On February 21, Rabb engaged a crowd of about 60 people in the Circus Room of the Bone Student Center for an hourlong speech titled “Reach, Change, and Grow.” The event was sponsored by Veterans and Military Services and the Department of Military Science and was held in conjunction with the Military Ball.

Rabb has devoted 41 years of service to the United States military, serving with the Marines and the Army. Additionally, he devoted 34 years of service to the Department of Veterans Affairs as a social worker. Now semiretired, he has written a children’s book, was featured on Matt Mitchell’s 100 Faces of War project, and serves on the board of directors for Paws for Purple Hearts and PsychArmor.

Rabb’s decorated resume may be inspirational, but it hasn’t come without hardship.

Throughout his presentation, Rabb talked about the mental toll caused by combat as well as the breakthroughs that are being made to help those affected. He introduced the audience to the concept of “moral injury,” which he described as an “invisible wound to the soul,” often as a result of being required to go against one’s moral or ethical values. Rabb convinced the Veterans Administration and the Department of Defense to formally recognize moral injury as a disability.
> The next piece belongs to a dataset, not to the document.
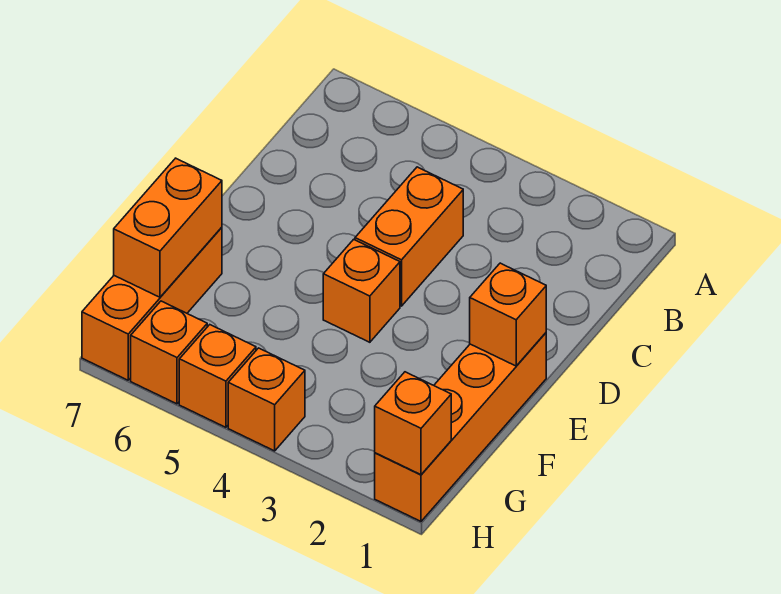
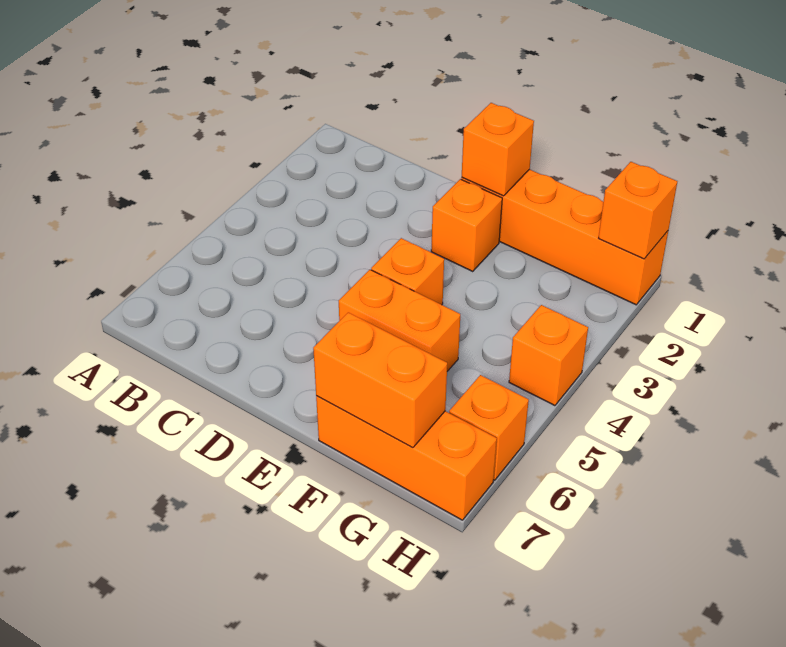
orange 1x2 brick [355,167,463,306] -> orange 1x2 brick moved to [339,270,460,371]
orange 1x1 brick [179,325,256,427] -> orange 1x1 brick moved to [431,179,502,271]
ROTC students in attendance at the Reach, Change, and Grow event

ROTC members in attendance at the “Reach, Change, and Grow” event.

In the middle of his presentation, Rabb asked the audience to step into his shoes. “One of the reasons I have a moral injury is because I had to make a decision,” said Rabb. “A critical decision.”

He set the scene. It was 2004 in Iraq. He was a major at the time and was providing counseling and stress management to his soldiers. A commander ordered Rabb to move his soldiers to where the battle was intensifying. Rabb’s instinct was to refuse to place his soldiers in harm’s way, but he was legally obligated to follow orders. Ultimately, he chose to follow the order.

After recounting the scenario, Rabb asked the audience what they would do in his predicament. There was a moment of silence until a few members of the crowd chimed in to say that they would have also followed the chain of command.

“Leadership is about thinking,” said Rabb. “But it’s also about doing.”

Rabb embraces being a natural-born leader. He eagerly shared his “G.R.O.W” philosophy with the crowd: “G” stands for setting goals, “R” for reaching out, “O” for seeking opportunities, and “W” for putting in the work. He also stressed the importance of having a healthy work-life balance and made sure to use his platform to uplift those who may be facing their own struggles.

“There’s nothing wrong with struggling,” said Rabb. “We all struggle in our own way, and that’s OK.

“If you’re not struggling, what are you doing?”